Does anyone have any ideas?
Is there a way to display the system ip address and port number in a text box that is generated dynamically???
I want the system to put the ip address into a text box according to the machine.
Siddharth
Since you mentioned a text box, I can only postulate that you are talking about a web browser, and in that case 99.9% of the time you are talking about http and then 99.999% of the time a TCP connection. This means that your connection will have a 4-Tuple consisting of the source ip:port and the destination ip:port. In most cases the port numbers are fairly standard (80) for the destination (client).
Then you get into the very common issues of NAT and the like, so again I think you need to clarify what type of ip address you want. The publicly routable ip address is obtained server side and the LAN address will be obtained from the localhost.
For the more interesting case (publicly routable ip) I would just use a server side script (python, PHP, C, etc...) to read the incoming ip address and then use a little ajax to set the value of the text box. I did something similar for a project and it worked really well.
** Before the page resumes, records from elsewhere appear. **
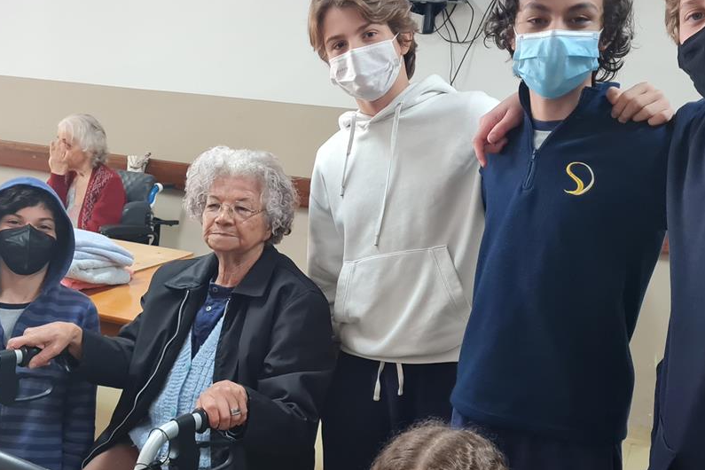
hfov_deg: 39.9
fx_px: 960
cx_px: 243
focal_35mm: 49
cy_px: 341
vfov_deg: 27.2
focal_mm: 5.4
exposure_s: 1/40
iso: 320
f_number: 1.8
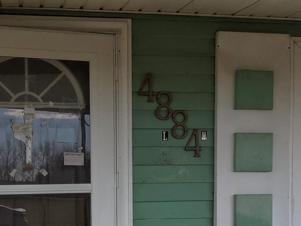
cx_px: 108
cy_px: 197
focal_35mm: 63
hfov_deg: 30.6
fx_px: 548
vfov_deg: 22.8
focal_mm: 4.38
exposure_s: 1/3344
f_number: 1.73
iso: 65
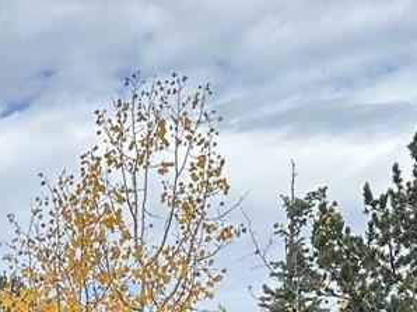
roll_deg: -0.2
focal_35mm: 129
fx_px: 1553
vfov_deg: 10.4
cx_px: -139
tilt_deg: -4.4
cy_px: 659
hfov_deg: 14.6
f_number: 1.78
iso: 80
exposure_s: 1/2028
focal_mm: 6.86
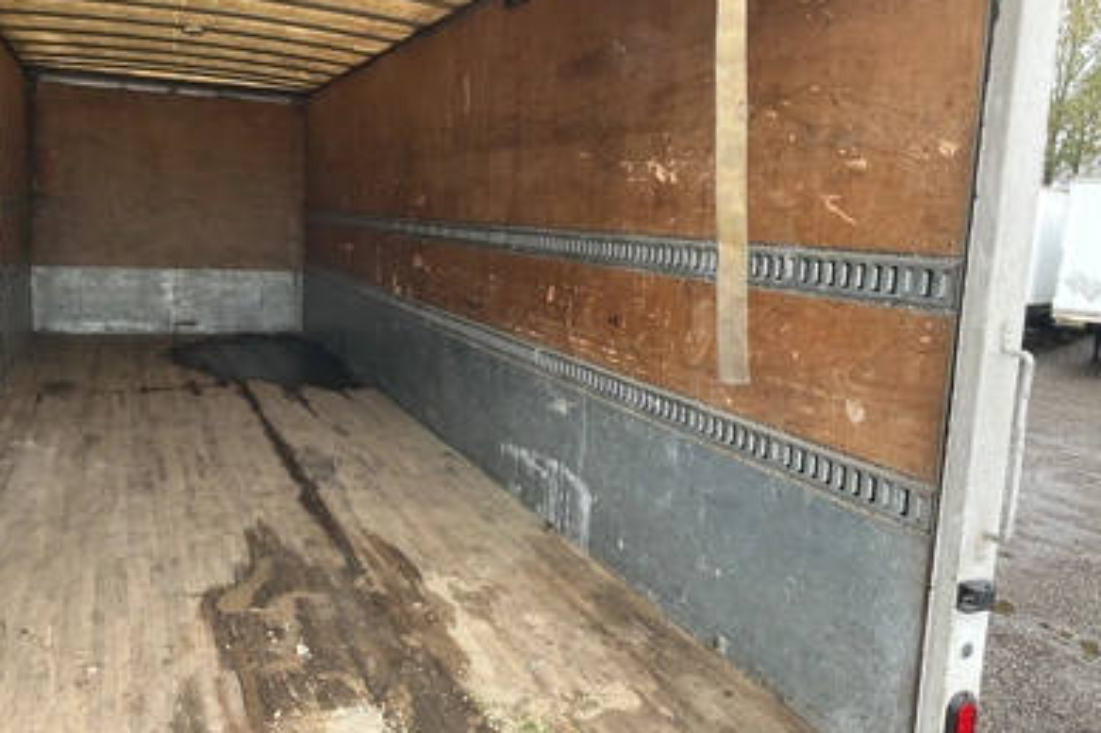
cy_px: 348
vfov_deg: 42.3
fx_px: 948
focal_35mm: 31
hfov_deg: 60.3
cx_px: 558
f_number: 1.8
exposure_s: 1/122
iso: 40
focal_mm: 3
Our client program was written in Python and C but this will give you an idea...
# Returns the client's public IP address (past any NATs)
def get_public_ip():
return urllib.urlopen('http://ddih.org/ip.php').read().strip()
I think something like set the inner html... from that webpage...
Hope this helps.
Your system does not have a port number. Port numbers are a software concept to differentiate different IP or UDP applications that might want to listen for connections on your IP address.
Also, it is quite possible to have more than one IP address. In fact, your system almost always has two if you count the loopback address (127.0.0.1). Even if you don't these days even many consumer PC's have multiple ethernet jacks.
You didn't say you were using Win32 so I don't know that it will be useful to you, but here's some code I wrote once that puts all local IP addresses (loopback excepted) into a an MFC CComboBox. It's a bit more C-ish than I'd like to see these days, but here it is.
size_t const Max_Expected_Addresses = 20; // Something rediculous
unsigned long IPADDRTBL_Size = sizeof(DWORD) + sizeof(MIB_IPADDRROW) * Max_Expected_Addresses;
PMIB_IPADDRTABLE IP_Address_Table = (PMIB_IPADDRTABLE) malloc (IPADDRTBL_Size);
if (GetIpAddrTable (IP_Address_Table, &IPADDRTBL_Size, TRUE) == NO_ERROR) {
for (DWORD i = 0; i < IP_Address_Table->dwNumEntries; i++) {
// Skip the loopback.
if (IP_Address_Table->table[i].dwAddr == 0x0100007f) continue;
if (m_IP_Address == "") m_IP_Address = String_Address(IP_Address_Table->table[i].dwAddr);
m_IP_Address_List.AddString (String_Address(IP_Address_Table->table[i].dwAddr));
};
}
m_IP_Address_List is an MFC control defined as a CComboBox which gets filled in by this snippet.
m_IP_Address is a CString tied to an MFC textbox control (IIRC) which I use to store the currently selected (or first found on startup) IP address.